- [Description of the task]: Which lines in the data below contain the string "IFAS"? Show each one.

- [Data for the task]:
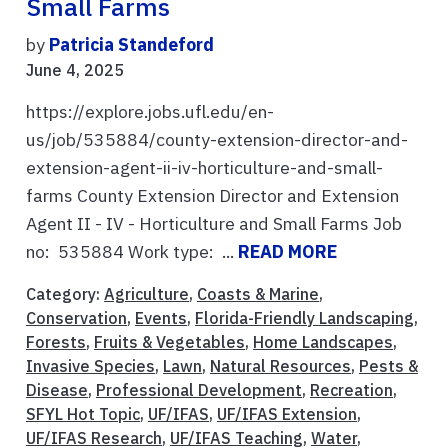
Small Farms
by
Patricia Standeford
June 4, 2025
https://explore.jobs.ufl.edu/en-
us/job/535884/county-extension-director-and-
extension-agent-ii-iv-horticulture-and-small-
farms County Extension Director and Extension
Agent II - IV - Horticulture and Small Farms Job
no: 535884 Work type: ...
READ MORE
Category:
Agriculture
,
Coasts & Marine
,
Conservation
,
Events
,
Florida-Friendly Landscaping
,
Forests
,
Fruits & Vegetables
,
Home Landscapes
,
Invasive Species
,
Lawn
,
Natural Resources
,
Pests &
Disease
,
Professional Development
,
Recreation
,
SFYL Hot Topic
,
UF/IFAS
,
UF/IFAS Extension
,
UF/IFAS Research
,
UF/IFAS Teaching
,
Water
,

- [Answer to this exercise]:
UF/IFAS
UF/IFAS Extension
UF/IFAS Research
UF/IFAS Teaching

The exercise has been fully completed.